Walfredo Martinez, an environmental inspector, suffered injuries while inspecting asbestos at a public school in Queens.   In an effort to measure a portion of a pipe extending between the top of a closet and the ceiling, he moved a desk against the closet, climbed onto the desk, held onto the top edge of the closet in an attempt to lift himself further, and fell.

At the time of the accident Martinez was engaged in inspecting and measuring classrooms in order to ascertain the extent of any asbestos damage in preparation for subsequent asbestos removal which, if required, was to be conducted by another entity.   Martinez's inspection job, therefore, was clearly not integral to the job of removing asbestos.   In view of the strict liability imposed by Labor Law § 240(1), “the statutory language must not be strained in order to encompass what the Legislature did not intend to include” (Karaktin v. Gordon Hillside Corp., 143 A.D.2d 637, 638, 532 N.Y.S.2d 891).   Because his job was only to inspect, an activity not specifically enumerated in Labor Law § 240(1), Martinez is not entitled to protection under the statute (see, Lundquist v. Ditmas Realty Co., 230 A.D.2d 830, 646 N.Y.S.2d 827;  see also, Karaktin v. Gordon Hillside Corp., supra;  Greenwood v. Shearson, Lehman & Hutton, 238 A.D.2d 311, 656 N.Y.S.2d 295).

Because I believe that the plaintiff Walfredo Martinez was engaged in activity protected under Labor Law § 240(1), I respectfully dissent.
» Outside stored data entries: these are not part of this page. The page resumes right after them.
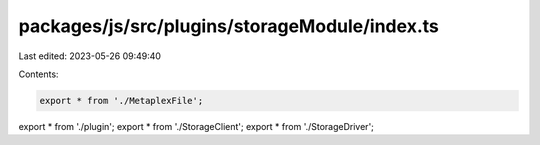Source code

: packages/js/src/plugins/storageModule/index.ts
==============================================

Last edited: 2023-05-26 09:49:40

Contents:

.. code-block:: ts

    export * from './MetaplexFile';
export * from './plugin';
export * from './StorageClient';
export * from './StorageDriver';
The New York City School Construction Authority (hereinafter NYCSCA) undertook “Operation Clean House”, a project to remove asbestos from the New York City public schools.   As an integral part of the project, and as a necessary prerequisite to the actual removal, NYCSCA hired the defendant third-party plaintiff Kaselaan & D'Angelo Associates, Inc., inter alia, to locate, identify, and catalog the quantity, condition, and accessibility of all asbestos, and to mark it for removal.   The actual removal of the asbestos was to be accomplished by another contractor.   At the time in question, Martinez worked as an environmental inspector, checking to see if asbestos samples had previously been taken, to check the areas marked as containing asbestos, and to take measurements of the areas where asbestos was found.   He fell while attempting to measure a portion of a pipe that was approximately eight to ten feet off the ground.

Labor Law § 240(1) requires various precautions be undertaken to protect workers from elevation-related hazards during the “erection, demolition, repairing, altering, painting, cleaning or pointing of a building or structure” (Labor Law § 240[1];  see also, Ross v. Curtis-Palmer Hydro-Elec. Co., 81 N.Y.2d 494, 601 N.Y.S.2d 49, 618 N.E.2d 82).   Here, Martinez was engaged in an activity that was an integral and necessary part of a project that was within the purview of the statute (see, Martin v. Back O'Beyond, 198 A.D.2d 479, 604 N.Y.S.2d 205;  Iannelli v. Olympia & York Battery Park Co., 190 A.D.2d 775, 593 N.Y.S.2d 553;  Mosher v. St. Joseph's Villa, 184 A.D.2d 1000, 584 N.Y.S.2d 678;  Cox v. LaBarge Bros. Co., 154 A.D.2d 947, 547 N.Y.S.2d 167).   Thus, Labor Law § 240(1) is applicable (see, e.g., Nowacki v. Metropolitan Life Ins. Co., 242 A.D.2d 265, 661 N.Y.S.2d 536;   Ortega v. Catamount Constr. Corp., 226 A.D.2d 154, 640 N.Y.S.2d 99;  Klapa v. O & Y Liberty Plaza Co., 218 A.D.2d 635, 631 N.Y.S.2d 21).   The cases cited by the majority concern, inter alia, inspections and routine maintenance in non-construction, non-renovation contexts and are, therefore, distinguishable (see, e.g., Greenwood v. Shearson, Lehman & Hutton, 238 A.D.2d 311, 656 N.Y.S.2d 295;  Lundquist v. Ditmas Realty Co., 230 A.D.2d 830, 646 N.Y.S.2d 827).